### What you have to do
Repeat the financial planning passage word for word, from "And, of course, there" up to and including "never too late.".

### Document segment

**********

And, of course, there are those among my The Woodlands clientele who have not yet reached the financial (or otherwise) zenith they’ve been working so hard towards, and yet they are still stuck in the grind of “everyday living”. Often, they haven’t taken the time to re-assess whether or not what they’re shooting for is, in fact, the place where they will be most alive.

They haven’t taken the time to dream. And, more importantly, they haven’t put a concrete plan to whatever dreams they might have had in earlier days. They’re dragged around by their nose by whatever circumstance comes their way.

Maybe “they” is you?

It’s never too late.

Before I get there I did want to urge you to consider something in light of this past year’s tax return: adjust your withholding.

You’ll want to do this by submitting a new W-4 to your payroll office regardless of whether you got a big tax refund this year or ended up owing Uncle Sam some money.

Ideally, you want to pay in through withholding (and estimated taxes for some of us) as close to your eventual bill as possible. That will mean you will have your money in your hands throughout the year, instead of having to wait for the U.S. Treasury to cut you a check or directly deposit the money.

It’s a small thing, but it makes the tax process so much less painful.

Now, assuming you’ve got your withholding where you want it to be, let’s talk about avoiding that numb haze I’ve seen so often.

In fact, why don’t you consider printing out this note, shutting down your computer, and doing a little dream-planning right now?

**********

### Information supplied
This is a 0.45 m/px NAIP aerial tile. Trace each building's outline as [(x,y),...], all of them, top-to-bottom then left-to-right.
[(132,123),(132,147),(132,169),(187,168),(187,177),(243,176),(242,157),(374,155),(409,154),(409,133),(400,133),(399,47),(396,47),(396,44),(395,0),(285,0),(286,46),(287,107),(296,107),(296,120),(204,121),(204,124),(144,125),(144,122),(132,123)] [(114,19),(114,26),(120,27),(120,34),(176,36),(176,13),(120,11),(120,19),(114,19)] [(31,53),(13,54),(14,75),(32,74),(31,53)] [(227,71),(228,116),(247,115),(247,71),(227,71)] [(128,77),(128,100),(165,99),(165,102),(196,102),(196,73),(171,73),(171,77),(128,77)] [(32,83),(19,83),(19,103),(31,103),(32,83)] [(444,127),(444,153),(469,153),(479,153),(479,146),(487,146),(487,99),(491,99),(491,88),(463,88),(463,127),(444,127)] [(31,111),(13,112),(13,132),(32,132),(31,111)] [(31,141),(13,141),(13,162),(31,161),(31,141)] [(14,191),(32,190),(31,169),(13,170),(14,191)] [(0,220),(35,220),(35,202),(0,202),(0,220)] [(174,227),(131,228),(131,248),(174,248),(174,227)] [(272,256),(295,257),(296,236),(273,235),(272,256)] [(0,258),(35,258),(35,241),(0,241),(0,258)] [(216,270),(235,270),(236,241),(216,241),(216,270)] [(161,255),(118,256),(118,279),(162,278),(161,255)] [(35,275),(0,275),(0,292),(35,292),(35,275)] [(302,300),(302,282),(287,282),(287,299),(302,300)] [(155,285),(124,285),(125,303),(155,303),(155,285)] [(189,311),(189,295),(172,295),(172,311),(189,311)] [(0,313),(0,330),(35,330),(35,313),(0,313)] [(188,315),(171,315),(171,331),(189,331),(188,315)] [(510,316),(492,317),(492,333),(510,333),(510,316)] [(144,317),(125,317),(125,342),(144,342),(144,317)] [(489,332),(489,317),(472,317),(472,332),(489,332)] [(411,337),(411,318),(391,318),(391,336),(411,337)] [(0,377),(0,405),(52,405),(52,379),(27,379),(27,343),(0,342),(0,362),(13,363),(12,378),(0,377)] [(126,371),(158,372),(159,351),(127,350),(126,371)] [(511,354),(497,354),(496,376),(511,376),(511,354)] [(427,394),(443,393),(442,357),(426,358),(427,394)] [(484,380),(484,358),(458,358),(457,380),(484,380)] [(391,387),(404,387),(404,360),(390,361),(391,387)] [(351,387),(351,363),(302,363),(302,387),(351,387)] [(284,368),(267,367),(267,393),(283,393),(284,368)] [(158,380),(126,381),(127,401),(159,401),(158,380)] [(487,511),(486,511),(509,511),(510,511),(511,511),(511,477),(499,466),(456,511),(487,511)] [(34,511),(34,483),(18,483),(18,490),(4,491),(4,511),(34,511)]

**********

### Response to this task
And, of course, there are those among my The Woodlands clientele who have not yet reached the financial (or otherwise) zenith they’ve been working so hard towards, and yet they are still stuck in the grind of “everyday living”. Often, they haven’t taken the time to re-assess whether or not what they’re shooting for is, in fact, the place where they will be most alive.

They haven’t taken the time to dream. And, more importantly, they haven’t put a concrete plan to whatever dreams they might have had in earlier days. They’re dragged around by their nose by whatever circumstance comes their way.

Maybe “they” is you?

It’s never too late.